HELL’S KITCHEN — Neighbors who claim a Ninth Avenue gay bar is operating as a nightclub are fighting its owners’ quest to add piano nights to a roster that already includes drag shows and karaoke nights.
Rise Bar plans to apply for a liquor license alteration that would secure approval for live piano music, as well as modifications the building’s landlord already made to the venue, the bar's attorney Donald Bernstein told Community Board 4’s Business Licenses and Permits committee on Tuesday.
But residents who live near the bar at 859 Ninth Ave., near West 56th Street, asked the committee to deny the bar’s latest request, saying the bar has refused to be transparent with neighbors.
“When Rise first came and spoke with us [back in 2014]… they represented themselves as a quiet lounge for people,” HK 50/51 Block Association co-chairman Steve Belida said. “This is all spiraling away from what we were all told in the beginning, and what we all voted for.”

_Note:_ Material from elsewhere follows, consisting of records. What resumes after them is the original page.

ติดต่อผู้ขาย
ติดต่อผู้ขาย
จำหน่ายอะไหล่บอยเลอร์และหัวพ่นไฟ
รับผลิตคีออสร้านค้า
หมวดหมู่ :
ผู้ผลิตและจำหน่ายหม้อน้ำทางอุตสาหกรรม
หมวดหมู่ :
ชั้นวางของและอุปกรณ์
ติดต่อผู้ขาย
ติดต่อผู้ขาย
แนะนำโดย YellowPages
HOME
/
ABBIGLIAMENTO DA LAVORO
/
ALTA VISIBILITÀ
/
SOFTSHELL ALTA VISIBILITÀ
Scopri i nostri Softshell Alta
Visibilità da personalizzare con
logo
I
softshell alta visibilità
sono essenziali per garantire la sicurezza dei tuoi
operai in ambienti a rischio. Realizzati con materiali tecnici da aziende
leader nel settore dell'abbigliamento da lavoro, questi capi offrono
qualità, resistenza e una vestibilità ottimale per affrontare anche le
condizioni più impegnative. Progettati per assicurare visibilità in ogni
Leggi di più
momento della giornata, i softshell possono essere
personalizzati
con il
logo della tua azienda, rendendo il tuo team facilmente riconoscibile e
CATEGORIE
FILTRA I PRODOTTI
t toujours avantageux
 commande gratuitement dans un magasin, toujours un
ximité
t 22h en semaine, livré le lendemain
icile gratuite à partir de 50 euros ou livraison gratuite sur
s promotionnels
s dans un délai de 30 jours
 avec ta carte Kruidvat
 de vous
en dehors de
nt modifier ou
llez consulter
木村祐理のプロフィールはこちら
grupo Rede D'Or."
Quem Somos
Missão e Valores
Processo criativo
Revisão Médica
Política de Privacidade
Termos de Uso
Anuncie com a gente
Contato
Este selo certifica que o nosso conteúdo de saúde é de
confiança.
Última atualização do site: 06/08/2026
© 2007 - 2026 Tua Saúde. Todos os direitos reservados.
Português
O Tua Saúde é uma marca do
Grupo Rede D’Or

When the bar secured CB4’s approval for a 4 a.m. closing time by a slim margin last month, some board members also maintained the bar’s owners never said they would be hosting musical performances at the Ninth Avenue venue.
Bernstein, however, claimed the bar mentioned its plans to host karaoke nights and drag shows from the beginning and argued that “karaoke is not live music.”
“We’re here asking for a sort of retroactive confirmation that karaoke was always in the picture, which we believe it was,” he said. “Live music is someone playing an instrument — it is not someone singing.”
After one attendee read a letter from a tenant still dealing with noise in her apartment, bar owner Theodore Arenas said the bar was continuing to work with her to resolve those issues.
“We basically came here tonight to clear it up, and to be transparent and show you that… we do want to do the right thing,” he said.
HK 50/51 Block Association co-chairman Bob Minor, however, implored the committee not to support the application.
“Don’t compound the 4 a.m. mistake by giving them what they want here, because it’s just ruining our neighborhood, and they’ve got to be stopped, and they’ve got to be made an example of,” Minor said on Tuesday.
Members of the committee expressed some doubts about how to proceed.
“I guess I’m just wrestling with what’s going on with you and the community,” committee co-chair Frank Holozubiec said to the bar's representatives. “It seems like every time you’re here, there’s this huge outpouring on both sides, and I don’t know why we haven’t been able to move beyond it.”
The committee ultimately voted to approve the application, provided the bar wrap up any and all live performances before 1 a.m. and conduct sound tests in the apartments of residents with complaints.
The bar, which previously won the full board’s approval to apply for a 4 a.m. closing time on Thursdays, Fridays and Saturdays, also agreed to compromise by applying instead for a 2 a.m. closing time on Thursdays.
The application will go before the full board in January.